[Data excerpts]
■ ■ ■ ■ ■
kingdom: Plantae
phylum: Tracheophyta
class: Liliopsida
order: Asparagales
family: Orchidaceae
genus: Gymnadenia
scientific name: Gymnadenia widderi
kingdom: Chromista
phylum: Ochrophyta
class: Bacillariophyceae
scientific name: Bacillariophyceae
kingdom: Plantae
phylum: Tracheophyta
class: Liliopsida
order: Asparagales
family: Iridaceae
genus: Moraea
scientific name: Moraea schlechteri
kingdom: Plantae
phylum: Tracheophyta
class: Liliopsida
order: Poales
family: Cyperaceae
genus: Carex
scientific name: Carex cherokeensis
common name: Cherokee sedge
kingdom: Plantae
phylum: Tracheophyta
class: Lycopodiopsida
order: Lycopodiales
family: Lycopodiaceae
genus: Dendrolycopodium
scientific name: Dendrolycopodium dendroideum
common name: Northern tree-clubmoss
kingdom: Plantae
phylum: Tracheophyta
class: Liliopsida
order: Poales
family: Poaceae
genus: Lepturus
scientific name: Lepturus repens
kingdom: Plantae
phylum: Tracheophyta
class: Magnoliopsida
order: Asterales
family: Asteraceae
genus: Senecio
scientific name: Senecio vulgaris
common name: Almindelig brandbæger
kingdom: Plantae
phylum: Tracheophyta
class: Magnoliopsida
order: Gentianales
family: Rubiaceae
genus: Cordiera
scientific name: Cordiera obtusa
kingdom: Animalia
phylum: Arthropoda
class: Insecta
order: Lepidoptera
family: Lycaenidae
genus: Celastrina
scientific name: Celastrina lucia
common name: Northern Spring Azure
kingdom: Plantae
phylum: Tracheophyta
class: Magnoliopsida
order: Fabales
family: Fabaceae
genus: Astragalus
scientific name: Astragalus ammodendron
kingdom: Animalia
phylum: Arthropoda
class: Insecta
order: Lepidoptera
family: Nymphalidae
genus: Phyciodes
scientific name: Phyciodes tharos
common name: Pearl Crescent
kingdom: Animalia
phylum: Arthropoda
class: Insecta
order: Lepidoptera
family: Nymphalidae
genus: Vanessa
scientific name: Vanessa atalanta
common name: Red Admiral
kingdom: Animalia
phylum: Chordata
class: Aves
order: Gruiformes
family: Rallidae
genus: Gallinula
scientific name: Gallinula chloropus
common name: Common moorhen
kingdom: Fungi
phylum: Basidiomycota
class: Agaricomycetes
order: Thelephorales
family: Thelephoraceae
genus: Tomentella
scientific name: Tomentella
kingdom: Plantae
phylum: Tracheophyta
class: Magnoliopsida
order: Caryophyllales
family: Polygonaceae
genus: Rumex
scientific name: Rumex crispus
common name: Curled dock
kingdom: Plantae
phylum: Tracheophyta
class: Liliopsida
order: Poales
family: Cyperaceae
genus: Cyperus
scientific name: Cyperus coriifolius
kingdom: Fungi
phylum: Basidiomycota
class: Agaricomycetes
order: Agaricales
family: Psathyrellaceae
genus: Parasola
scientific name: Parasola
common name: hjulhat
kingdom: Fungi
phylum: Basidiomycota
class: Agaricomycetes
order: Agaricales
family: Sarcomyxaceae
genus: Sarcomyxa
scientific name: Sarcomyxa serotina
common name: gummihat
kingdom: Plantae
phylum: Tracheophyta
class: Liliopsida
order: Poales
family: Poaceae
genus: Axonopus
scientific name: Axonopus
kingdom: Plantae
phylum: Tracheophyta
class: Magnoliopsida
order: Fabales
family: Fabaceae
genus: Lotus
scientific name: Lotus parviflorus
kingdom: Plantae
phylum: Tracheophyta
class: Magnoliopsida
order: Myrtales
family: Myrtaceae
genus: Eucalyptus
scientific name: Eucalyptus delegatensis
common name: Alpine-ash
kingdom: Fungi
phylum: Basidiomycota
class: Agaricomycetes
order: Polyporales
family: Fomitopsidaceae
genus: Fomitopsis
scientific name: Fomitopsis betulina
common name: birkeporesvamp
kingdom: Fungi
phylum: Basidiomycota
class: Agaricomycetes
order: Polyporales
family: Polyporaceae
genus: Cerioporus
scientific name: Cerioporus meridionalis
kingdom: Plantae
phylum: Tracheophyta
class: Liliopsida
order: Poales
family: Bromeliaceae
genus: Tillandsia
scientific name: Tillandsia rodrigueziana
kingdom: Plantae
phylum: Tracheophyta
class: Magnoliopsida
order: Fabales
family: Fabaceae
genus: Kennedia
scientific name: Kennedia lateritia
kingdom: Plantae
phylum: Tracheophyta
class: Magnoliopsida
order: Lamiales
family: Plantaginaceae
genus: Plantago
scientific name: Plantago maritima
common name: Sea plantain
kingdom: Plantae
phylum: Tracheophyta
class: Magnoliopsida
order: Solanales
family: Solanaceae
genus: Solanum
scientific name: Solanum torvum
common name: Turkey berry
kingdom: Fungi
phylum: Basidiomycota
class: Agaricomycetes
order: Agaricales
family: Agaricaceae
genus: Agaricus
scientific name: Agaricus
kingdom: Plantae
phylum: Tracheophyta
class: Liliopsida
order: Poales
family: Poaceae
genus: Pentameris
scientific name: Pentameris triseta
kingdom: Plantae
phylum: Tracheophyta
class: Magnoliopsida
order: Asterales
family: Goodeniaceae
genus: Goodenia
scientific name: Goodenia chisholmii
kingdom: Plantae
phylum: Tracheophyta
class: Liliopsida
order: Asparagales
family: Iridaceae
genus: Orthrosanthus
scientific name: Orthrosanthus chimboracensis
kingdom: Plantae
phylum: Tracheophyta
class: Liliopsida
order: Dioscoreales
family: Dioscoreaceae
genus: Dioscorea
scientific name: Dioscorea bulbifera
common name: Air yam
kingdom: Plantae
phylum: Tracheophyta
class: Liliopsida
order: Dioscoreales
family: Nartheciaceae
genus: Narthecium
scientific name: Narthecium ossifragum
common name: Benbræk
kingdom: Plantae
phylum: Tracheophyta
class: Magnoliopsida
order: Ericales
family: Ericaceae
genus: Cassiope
■ ■ ■ ■ ■
◆ The request ◆
Rename the field "common name" to "vernacular name" in every one of these lines, and leave everything else the same.

◆ Answer to the problem ◆
kingdom: Plantae
phylum: Tracheophyta
class: Liliopsida
order: Asparagales
family: Orchidaceae
genus: Gymnadenia
scientific name: Gymnadenia widderi
kingdom: Chromista
phylum: Ochrophyta
class: Bacillariophyceae
scientific name: Bacillariophyceae
kingdom: Plantae
phylum: Tracheophyta
class: Liliopsida
order: Asparagales
family: Iridaceae
genus: Moraea
scientific name: Moraea schlechteri
kingdom: Plantae
phylum: Tracheophyta
class: Liliopsida
order: Poales
family: Cyperaceae
genus: Carex
scientific name: Carex cherokeensis
vernacular name: Cherokee sedge
kingdom: Plantae
phylum: Tracheophyta
class: Lycopodiopsida
order: Lycopodiales
family: Lycopodiaceae
genus: Dendrolycopodium
scientific name: Dendrolycopodium dendroideum
vernacular name: Northern tree-clubmoss
kingdom: Plantae
phylum: Tracheophyta
class: Liliopsida
order: Poales
family: Poaceae
genus: Lepturus
scientific name: Lepturus repens
kingdom: Plantae
phylum: Tracheophyta
class: Magnoliopsida
order: Asterales
family: Asteraceae
genus: Senecio
scientific name: Senecio vulgaris
vernacular name: Almindelig brandbæger
kingdom: Plantae
phylum: Tracheophyta
class: Magnoliopsida
order: Gentianales
family: Rubiaceae
genus: Cordiera
scientific name: Cordiera obtusa
kingdom: Animalia
phylum: Arthropoda
class: Insecta
order: Lepidoptera
family: Lycaenidae
genus: Celastrina
scientific name: Celastrina lucia
vernacular name: Northern Spring Azure
kingdom: Plantae
phylum: Tracheophyta
class: Magnoliopsida
order: Fabales
family: Fabaceae
genus: Astragalus
scientific name: Astragalus ammodendron
kingdom: Animalia
phylum: Arthropoda
class: Insecta
order: Lepidoptera
family: Nymphalidae
genus: Phyciodes
scientific name: Phyciodes tharos
vernacular name: Pearl Crescent
kingdom: Animalia
phylum: Arthropoda
class: Insecta
order: Lepidoptera
family: Nymphalidae
genus: Vanessa
scientific name: Vanessa atalanta
vernacular name: Red Admiral
kingdom: Animalia
phylum: Chordata
class: Aves
order: Gruiformes
family: Rallidae
genus: Gallinula
scientific name: Gallinula chloropus
vernacular name: Common moorhen
kingdom: Fungi
phylum: Basidiomycota
class: Agaricomycetes
order: Thelephorales
family: Thelephoraceae
genus: Tomentella
scientific name: Tomentella
kingdom: Plantae
phylum: Tracheophyta
class: Magnoliopsida
order: Caryophyllales
family: Polygonaceae
genus: Rumex
scientific name: Rumex crispus
vernacular name: Curled dock
kingdom: Plantae
phylum: Tracheophyta
class: Liliopsida
order: Poales
family: Cyperaceae
genus: Cyperus
scientific name: Cyperus coriifolius
kingdom: Fungi
phylum: Basidiomycota
class: Agaricomycetes
order: Agaricales
family: Psathyrellaceae
genus: Parasola
scientific name: Parasola
vernacular name: hjulhat
kingdom: Fungi
phylum: Basidiomycota
class: Agaricomycetes
order: Agaricales
family: Sarcomyxaceae
genus: Sarcomyxa
scientific name: Sarcomyxa serotina
vernacular name: gummihat
kingdom: Plantae
phylum: Tracheophyta
class: Liliopsida
order: Poales
family: Poaceae
genus: Axonopus
scientific name: Axonopus
kingdom: Plantae
phylum: Tracheophyta
class: Magnoliopsida
order: Fabales
family: Fabaceae
genus: Lotus
scientific name: Lotus parviflorus
kingdom: Plantae
phylum: Tracheophyta
class: Magnoliopsida
order: Myrtales
family: Myrtaceae
genus: Eucalyptus
scientific name: Eucalyptus delegatensis
vernacular name: Alpine-ash
kingdom: Fungi
phylum: Basidiomycota
class: Agaricomycetes
order: Polyporales
family: Fomitopsidaceae
genus: Fomitopsis
scientific name: Fomitopsis betulina
vernacular name: birkeporesvamp
kingdom: Fungi
phylum: Basidiomycota
class: Agaricomycetes
order: Polyporales
family: Polyporaceae
genus: Cerioporus
scientific name: Cerioporus meridionalis
kingdom: Plantae
phylum: Tracheophyta
class: Liliopsida
order: Poales
family: Bromeliaceae
genus: Tillandsia
scientific name: Tillandsia rodrigueziana
kingdom: Plantae
phylum: Tracheophyta
class: Magnoliopsida
order: Fabales
family: Fabaceae
genus: Kennedia
scientific name: Kennedia lateritia
kingdom: Plantae
phylum: Tracheophyta
class: Magnoliopsida
order: Lamiales
family: Plantaginaceae
genus: Plantago
scientific name: Plantago maritima
vernacular name: Sea plantain
kingdom: Plantae
phylum: Tracheophyta
class: Magnoliopsida
order: Solanales
family: Solanaceae
genus: Solanum
scientific name: Solanum torvum
vernacular name: Turkey berry
kingdom: Fungi
phylum: Basidiomycota
class: Agaricomycetes
order: Agaricales
family: Agaricaceae
genus: Agaricus
scientific name: Agaricus
kingdom: Plantae
phylum: Tracheophyta
class: Liliopsida
order: Poales
family: Poaceae
genus: Pentameris
scientific name: Pentameris triseta
kingdom: Plantae
phylum: Tracheophyta
class: Magnoliopsida
order: Asterales
family: Goodeniaceae
genus: Goodenia
scientific name: Goodenia chisholmii
kingdom: Plantae
phylum: Tracheophyta
class: Liliopsida
order: Asparagales
family: Iridaceae
genus: Orthrosanthus
scientific name: Orthrosanthus chimboracensis
kingdom: Plantae
phylum: Tracheophyta
class: Liliopsida
order: Dioscoreales
family: Dioscoreaceae
genus: Dioscorea
scientific name: Dioscorea bulbifera
vernacular name: Air yam
kingdom: Plantae
phylum: Tracheophyta
class: Liliopsida
order: Dioscoreales
family: Nartheciaceae
genus: Narthecium
scientific name: Narthecium ossifragum
vernacular name: Benbræk
kingdom: Plantae
phylum: Tracheophyta
class: Magnoliopsida
order: Ericales
family: Ericaceae
genus: Cassiope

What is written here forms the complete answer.